In remarks at a fund-raiser for Sen. Jeremiah Denton (R-Ala.), Reagan praised the senator’s efforts to pass the “Equal Access Act,” which Reagan said would “make sure that student religious groups have the same rights as other student groups.”
As for the high court’s ruling Tuesday, which stemmed from an Alabama case, Reagan said: “I know there has been a strong push here in Birmingham to help restore voluntary prayer in public schools. As this week’s Supreme Court decision shows, we still have an uphill battle before us.”
The court ruling in a case from Mobile forbids daily moments of silence if students are told they may pray during that time. The 6-3 decision strongly reaffirmed the court’s 1962 ban on organized prayer in the public schools.
High School Audience
Earlier, Reagan pitched his tax plan to a sweltering high school audience in Atlanta, telling his listeners that if the present system were a movie, it would be “Revenge of the Nerds” or “Take the Money and Run.”
If it were a record, it would be the Rolling Stones’ “Gimme Shelter.” If it were a television show, it would be “Foul-Ups, Bleeps and Blunders.” Or, perhaps, “Gimme a Break.”
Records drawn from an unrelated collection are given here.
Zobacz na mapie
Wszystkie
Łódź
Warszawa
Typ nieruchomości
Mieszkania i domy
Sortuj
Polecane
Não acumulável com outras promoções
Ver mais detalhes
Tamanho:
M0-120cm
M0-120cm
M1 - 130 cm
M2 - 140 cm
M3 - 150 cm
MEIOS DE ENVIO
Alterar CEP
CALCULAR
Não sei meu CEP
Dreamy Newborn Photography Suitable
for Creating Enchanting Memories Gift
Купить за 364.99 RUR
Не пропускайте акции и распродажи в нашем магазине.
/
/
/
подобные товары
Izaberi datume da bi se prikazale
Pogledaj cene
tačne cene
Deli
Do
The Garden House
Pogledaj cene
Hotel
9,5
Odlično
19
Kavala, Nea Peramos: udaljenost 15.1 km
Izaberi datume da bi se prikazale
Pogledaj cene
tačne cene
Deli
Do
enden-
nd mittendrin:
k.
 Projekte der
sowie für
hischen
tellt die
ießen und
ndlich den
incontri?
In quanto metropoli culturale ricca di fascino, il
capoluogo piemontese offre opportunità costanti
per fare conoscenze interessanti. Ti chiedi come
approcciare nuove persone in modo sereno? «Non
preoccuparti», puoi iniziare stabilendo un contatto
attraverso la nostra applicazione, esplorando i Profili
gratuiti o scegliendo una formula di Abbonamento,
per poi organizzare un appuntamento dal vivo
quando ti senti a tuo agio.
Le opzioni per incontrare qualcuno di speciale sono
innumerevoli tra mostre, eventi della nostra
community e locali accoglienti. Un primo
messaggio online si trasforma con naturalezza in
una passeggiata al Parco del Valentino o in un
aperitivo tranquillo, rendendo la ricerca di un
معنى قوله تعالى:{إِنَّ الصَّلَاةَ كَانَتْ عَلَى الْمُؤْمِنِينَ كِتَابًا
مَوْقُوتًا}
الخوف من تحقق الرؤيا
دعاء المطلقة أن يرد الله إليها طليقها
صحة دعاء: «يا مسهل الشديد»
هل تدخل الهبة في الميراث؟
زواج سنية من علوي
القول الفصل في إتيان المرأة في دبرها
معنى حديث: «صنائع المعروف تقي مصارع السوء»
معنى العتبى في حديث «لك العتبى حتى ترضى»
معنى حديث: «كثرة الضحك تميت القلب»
And if the Internal Revenue Service had a theme song, he said, it would be the rock group Police’s “Every Breath You Take,” which tells the listener:
“Every breath you take, every move you make, I’ll be watching you.”
His audience applauded the comparisons.
‘To Take Less Money’
More to the point, Reagan told the audience at Northside High School that teens who have held part-time jobs realize “what Uncle Sam is taking out” of their paychecks.
“We want the part of your check that shows federal withholding to have fewer digits on it. And we want the part that shows your salary to have more digits on it. We’re trying to take less money from you and less from your parents,” Reagan told the students.
As many in the gymnasium wiped sweat from their brows, Reagan joked that he had the power as the nation’s commander-in-chief to prescribe the uniform of the day. With that, he doffed his suit jacket. Others followed suit.
The gym was so warm before Reagan spoke that the Air Force used a portable air conditioner in an attempt to bring the temperature down.